[What the task requires]
Please answer these questions about the article on Armenian sites in Djulfa, giving one answer per line:
1. At its height, how many kchackars did the Djulfa graveyard hold?
2. In what year did UNESCO pass a resolution calling for the cross stones to be preserved?
3. Which local researcher collected evidence of the destruction from 1964 to 1987?

Azerbaijan Wages Cultural Genocide on Armenian Sites

In the region of Djulfa, located in the Azerbaijani enclave of Nakhichevan, on the banks of the Araxes River, sat the largest Armenian cemetery in the world.  At its height, the graveyard consisted 10,000 kchackars (cross stones), the earliest dating back to the 6th century.  In the 16th century, the Persian Empire forced the Armenian Community to leave the region, but the kchackars remained.  Unfortunately, natural disasters and ongoing armed conflict decimated the site to the point when the Soviet Union officially took over the region in 1920, fewer than 3,000 kchackars remained.  This led the UNESCO in 2000 to pass a resolution calling for the cross stones to be preserved.  Tragically, the nation of Azerbaijan not only ignored this order, they had their soldiers deliberately destroy the remaining kchackars (The New Tears of Araxes) and dump the crushed remains into the Araxes River.  


During the Armenian Genocide 100 years earlier, the Turkish killers often dumped the bodies of slaughtered Armenians into the Tigris River.  Some witnesses attest that so many were dumped there that for a time the water of the River ran red, soaked by the blood of the Armenians.  Now, what remains of their presence in this land is being destroyed, and like the Armenian people, are being dumped into the rivers, to be washed away without a trace.  Local researcher Argam Ayvazyan has collected evidence to show that from 1964-1987, 89 Armenian Churches, 5,840 kchackars, and over 22,000 Armenian tombstones have been destroyed in the region.  Azerbaijan's who object to this deliberate destruction of history, such as writer Akram Aylisli, have been harshly persecuted and forcibly silenced by the Azerbaijan government.  Much like the nation of Turkey, the nation of Azerbaijan is not only denying international inspectors the right to investigate, they are trying to eradicate all Armenian presence in the region and deny that they were ever there.

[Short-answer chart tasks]
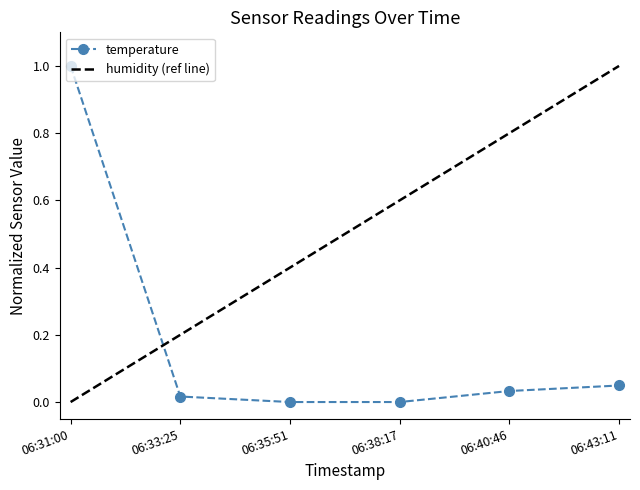

The value of temperature at 06:38:17 is 0.0. True or false?

True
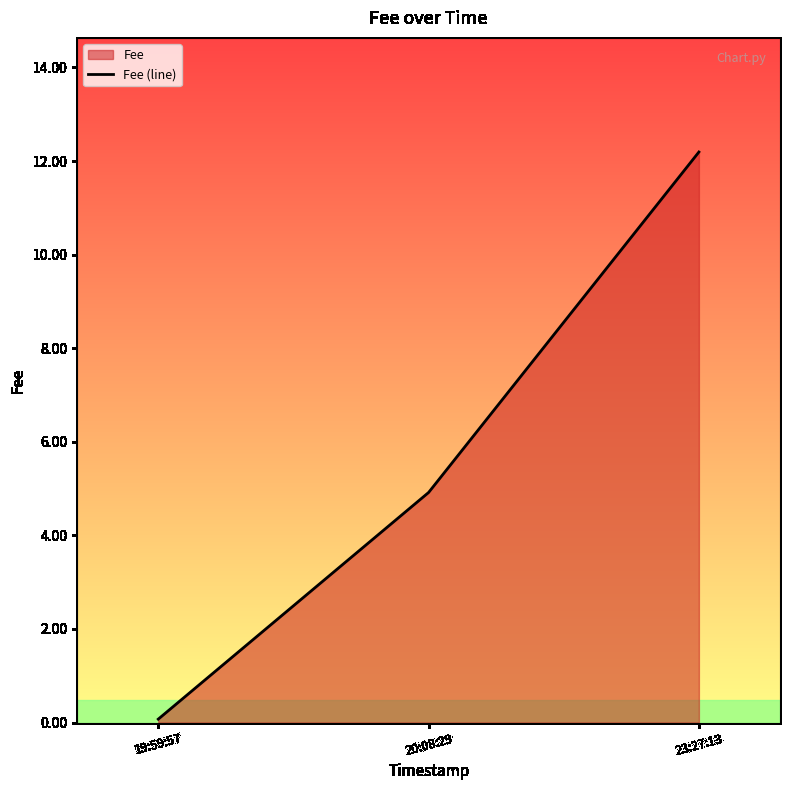

What value does the data have at 20:08:29?

4.9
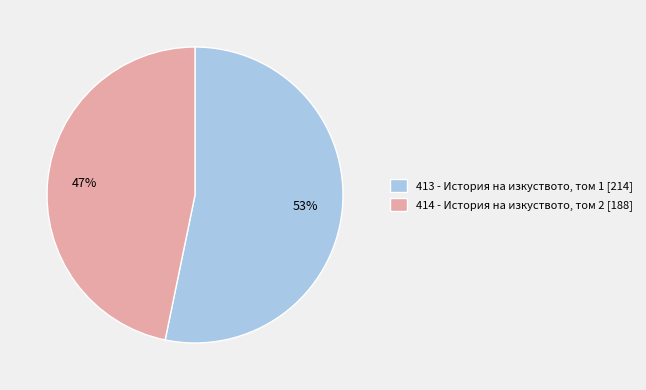

Rank the categories by value from lowest to highest.

414, 413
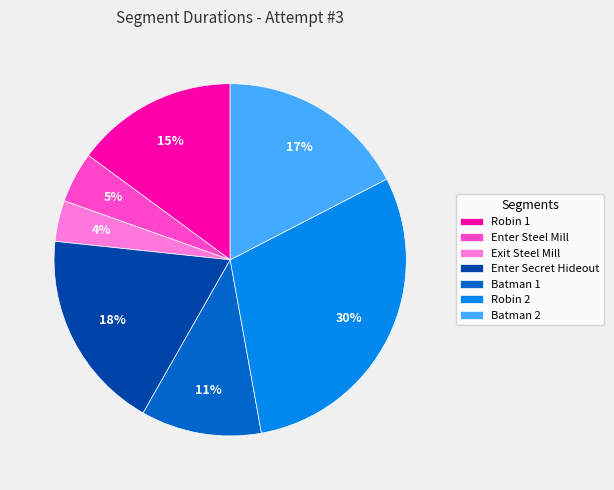

How many slices are in this pie chart?

7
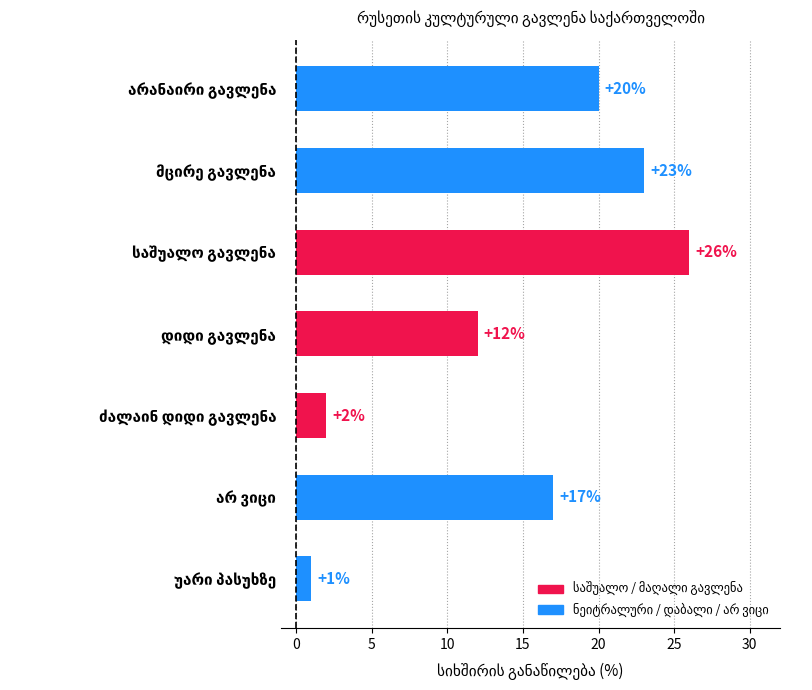

How many categories are shown in the chart?

7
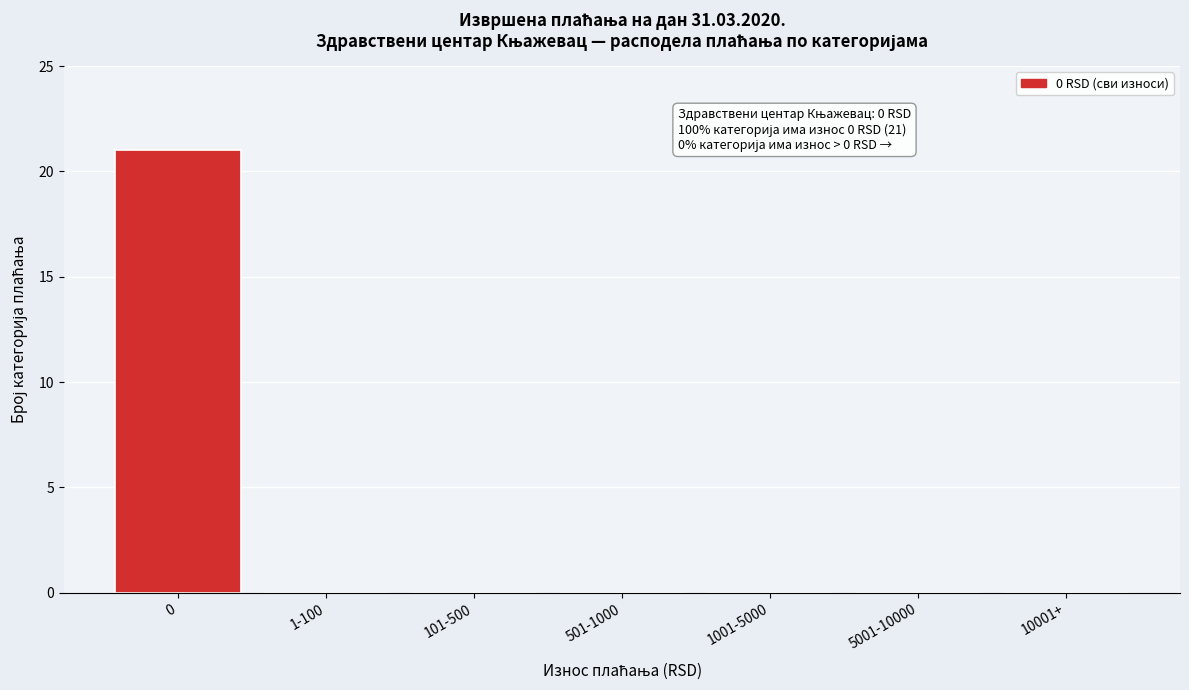

Reading left to right, list all the values displayed in this chart.

0=21	1-100=0	101-500=0	501-1000=0	1001-5000=0	5001-10000=0	10001+=0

[Task answer]
1. 10,000
2. 2000
3. Argam Ayvazyan